My mental model is based on VS Code extensions and NuGet packages where there's a "search"/"browse" with an install button. It is very nice for users to be able to know up front that an install will fail or require additional installation steps before they click the install button. VS Code for example knows the compatibility information of a VS Code extension up front and can behave "smartly" at install time. It can transparently go to older versions if the VS Code engine requirement makes newer versions incompatible. Framework compatibility is a huge pain in NuGet (dependencies, not tools ~= MCP servers to be clear). Install -> Fail -> try another version is an un-fun loop.

I am thinking (could totally be wrong here) that the MCP registry surfacing this information will make it easier for projections to enrich their UI experience and tell the user up front.

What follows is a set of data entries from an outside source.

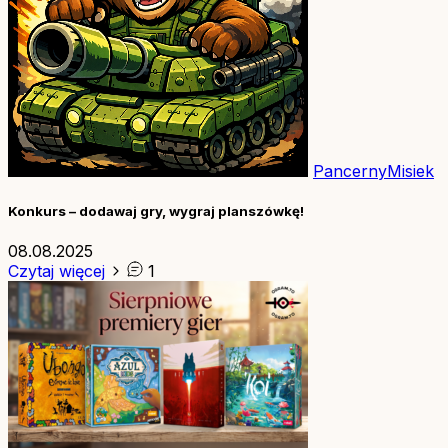
PancernyMisiek
Konkurs – dodawaj gry, wygraj planszówkę!
08.08.2025
Czytaj więcej
1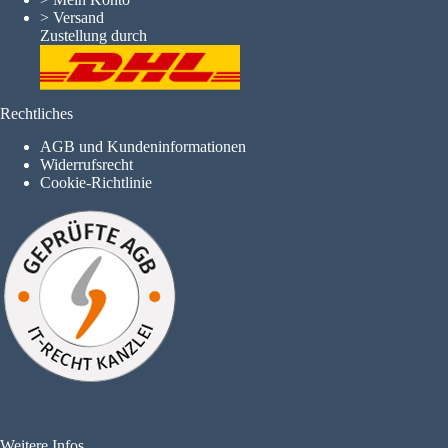
>
Versand
Zustellung durch
Rechtliches
AGB und Kundeninformationen
Widerrufsrecht
Cookie-Richtlinie
Weitere Infos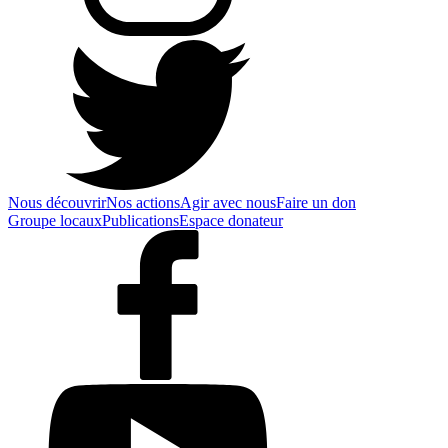
Nous découvrir
Nos actions
Agir avec nous
Faire un don
Groupe locaux
Publications
Espace donateur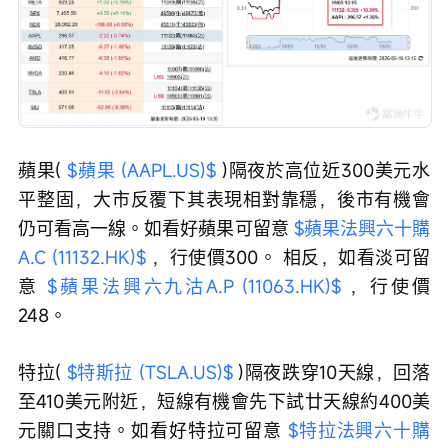
蘋果( 
$蘋果 (AAPL.US)$
 )隔夜於高位近300美元水
平整固，大市反覆下其表現相對靠穩，後市有機會
仍可看高一線。如看好蘋果可留意 
$蘋果法興六十購
A.C (11132.HK)$
 ，行使價300。 相反，如看淡可留
意 
$蘋果法興六九沽A.P (11063.HK)$
 ，行使價
248。
特拉( 
$特斯拉 (TSLA.US)$
 )隔夜跌穿10天線，回落
至410美元附近，短線有機會先下試廿天線約400美
元關口支持。如看好特拉可留意 
$特拉法興六十購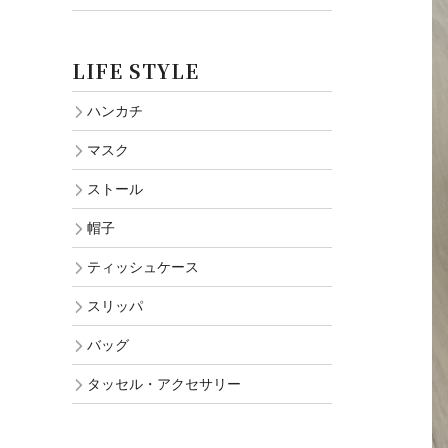
LIFE STYLE
ハンカチ
マスク
ストール
帽子
ティッシュケース
スリッパ
バッグ
タッセル・アクセサリー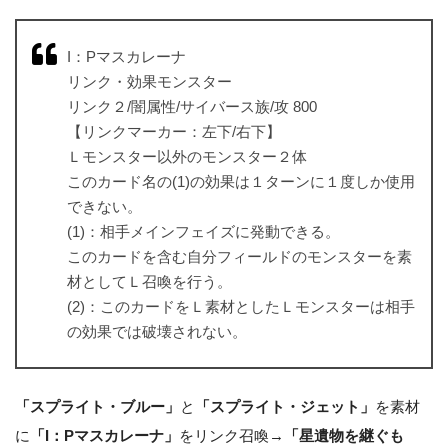
I：Pマスカレーナ
リンク・効果モンスター
リンク２/闇属性/サイバース族/攻 800
【リンクマーカー：左下/右下】
Ｌモンスター以外のモンスター２体
このカード名の(1)の効果は１ターンに１度しか使用
できない。
(1)：相手メインフェイズに発動できる。
このカードを含む自分フィールドのモンスターを素
材としてＬ召喚を行う。
(2)：このカードをＬ素材としたＬモンスターは相手
の効果では破壊されない。
「スプライト・ブルー」
と
「スプライト・ジェット」
を素材
に
「I：Pマスカレーナ」
をリンク召喚→
「星遺物を継ぐも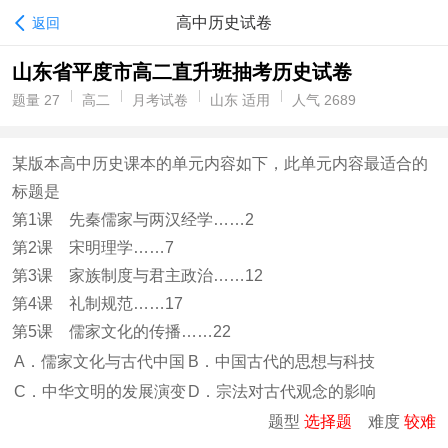
高中历史试卷
返回
山东省平度市高二直升班抽考历史试卷
题量 27
高二
月考试卷
山东 适用
人气 2689
某版本高中历史课本的单元内容如下，此单元内容最适合的
标题是
第1课 先秦儒家与两汉经学……2
第2课 宋明理学……7
第3课 家族制度与君主政治……12
第4课 礼制规范……17
第5课 儒家文化的传播……22
A．儒家文化与古代中国
B．中国古代的思想与科技
C．中华文明的发展演变
D．宗法对古代观念的影响
题型
选择题
难度
较难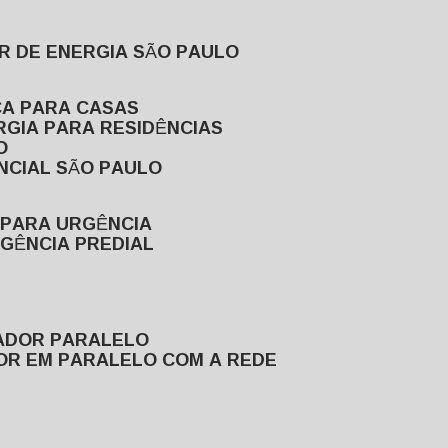
R DE ENERGIA SÃO PAULO
CA PARA CASAS
RGIA PARA RESIDÊNCIAS
O
NCIAL SÃO PAULO
 PARA URGÊNCIA
GÊNCIA PREDIAL
RADOR PARALELO
OR EM PARALELO COM A REDE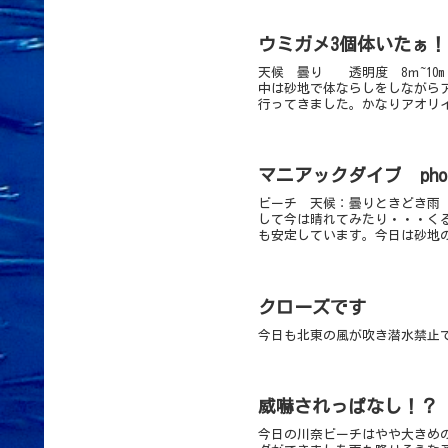
ウミガメ3個体いたぁ！！ 
天候 曇り 透明度 8ｍ~10
中は砂地で体ならしをしながら
行ってきました。かなりアオリイ
マニアックダイブ phot
ビーチ 天候：曇りときどき雨 透
して今は晴れてみたり・・・く
も安定しています。今日は砂地の
クローズです
今日も北東の風が吹き潜水禁止
威嚇されっぱなし！？
今日の川奈ビーチはやや大きめ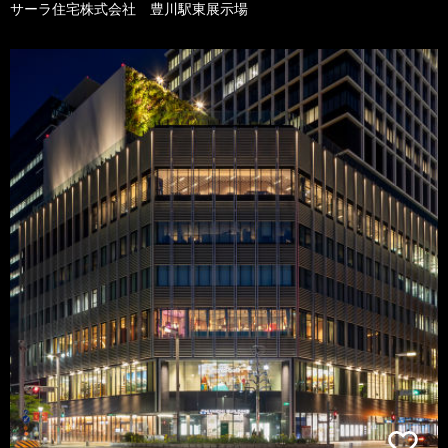
サーラ住宅株式会社 豊川駅東展示場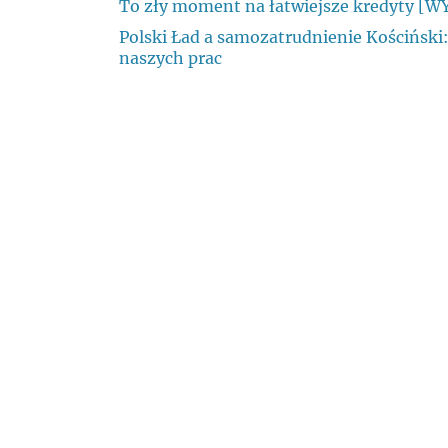
To zły moment na łatwiejsze kredyty [
Polski Ład a samozatrudnienie Kościński:
naszych prac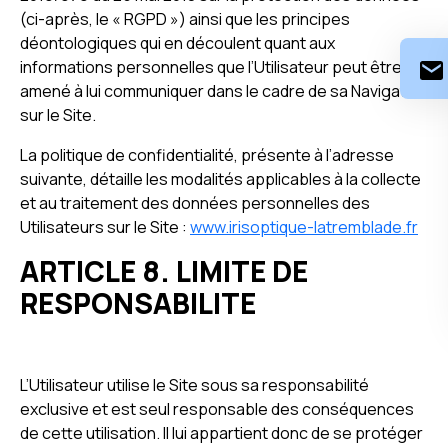
(ci-après, le « RGPD ») ainsi que les principes
déontologiques qui en découlent quant aux
informations personnelles que l’Utilisateur peut être
amené à lui communiquer dans le cadre de sa Navigation
sur le Site.
La politique de confidentialité, présente à l’adresse
suivante, détaille les modalités applicables à la collecte
et au traitement des données personnelles des
Utilisateurs sur le Site :
www.irisoptique-latremblade.fr
ARTICLE 8. LIMITE DE
RESPONSABILITE
L’Utilisateur utilise le Site sous sa responsabilité
exclusive et est seul responsable des conséquences
de cette utilisation. Il lui appartient donc de se protéger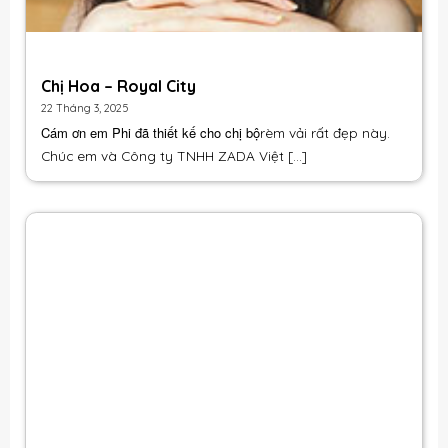
Chị Hoa – Royal City
22 Tháng 3, 2025
Cám ơn em Phi đã thiết kế cho chị bộ
rèm vải
rất đẹp này.
Chúc em và Công ty TNHH ZADA Việt [...]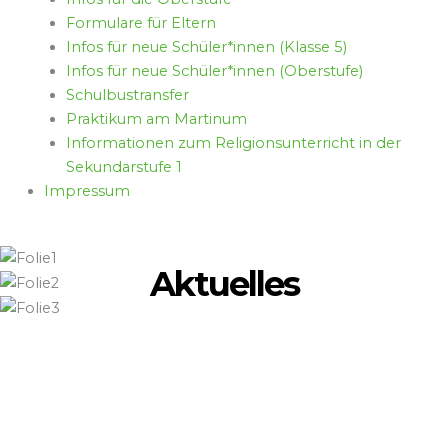
Formulare für Eltern
Infos für neue Schüler*innen (Klasse 5)
Infos für neue Schüler*innen (Oberstufe)
Schulbustransfer
Praktikum am Martinum
Informationen zum Religionsunterricht in der
Sekundarstufe 1
Impressum
Aktuelles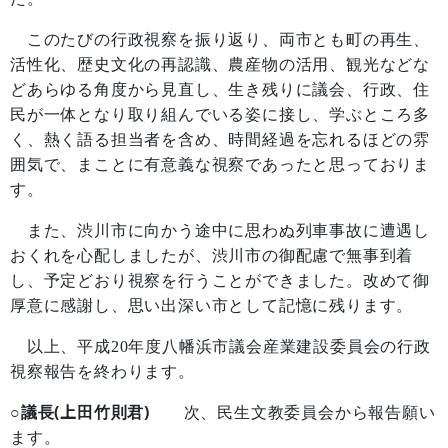
このたびの行政視察を振り返り、両市とも町の再生、
活性化、歴史文化の再認識、農産物の活用、観光などな
どあらゆる角度から見直し、生き残りに議会、行政、住
民が一体となり取り組んでいる姿に接し、学ぶところ多
く、熱く語る担当者を含め、時間経過を忘れるほどの雰
囲気で、まことに有意義な視察であったと思っておりま
す。
また、渋川市に向かう途中に思わぬ列車事故に遭遇し
おくれを心配しましたが、渋川市の御配慮で無事到着
し、予定どおり視察を行うことができました。改めて御
厚意に感謝し、思い出深い市として記憶に残ります。
以上、平成
20
年度八幡浜市議会産業建設委員会の行政
視察報告を終わります。
○議長(上田竹則君)
次、民生文教委員会から報告願い
ます。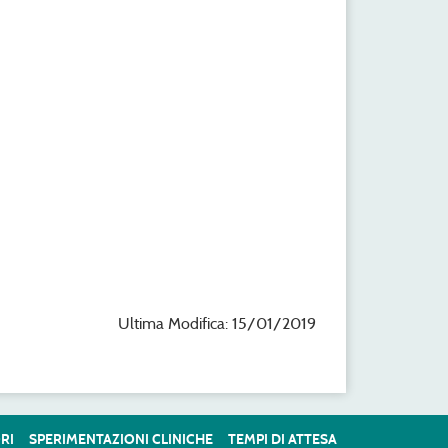
Ultima Modifica: 15/01/2019
RI
SPERIMENTAZIONI CLINICHE
TEMPI DI ATTESA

Parsing tool specific output like npm info <package> definitely seems like a reasonable approach but that would only happen after the install button is clicked (right?)

I'm imagining the moment in time (or immediately before when they are evaluating the MCP server) when the user clicks "install". How can we guide them to land gracefully with an installed MCP server, even if their environment is not ready to run it.

I agree having the information duplicated feels awkward, but I think duplicating information is the name of the game for MCP registry (if I understand correctly, consumers will read client specific projections of the data, not unlike how MCP registry could duplicate information from the underlying registry but at publish time).

BTW I definitely don't think this is a go-live blocker. I wanted to start the conversation because I anticipate client runtime incompatibility being a top MCP server consumer dissat.

joelverhagen avatar Jun 09 '25 21:06 joelverhagen

This could be enriched by the service that reads the MCP registry to produce their own "compatibility" enrichment automatically, and not require any change from the MCP registry itself.

joelverhagen avatar Jun 09 '25 21:06 joelverhagen

Yea, I understand where you're coming from, and I think it's ultimately a design choice of the registry (https://github.com/modelcontextprotocol/registry/issues/131). From early talks with Anthropic folks, I think VS Code will not directly hit the public registry but will use our own proxy or perhaps one provided by Github, not sur ethe state of things there. And we have the ability to customize that.

If we do this I think a Record<string, string> map with a comment providing the base expected compatibility checks would be the way to go -- basically as you said to mirror package.json engines, pyproject.toml, etc. Just to avoid blowing up schema and having to make schema-level changes for each new package manager.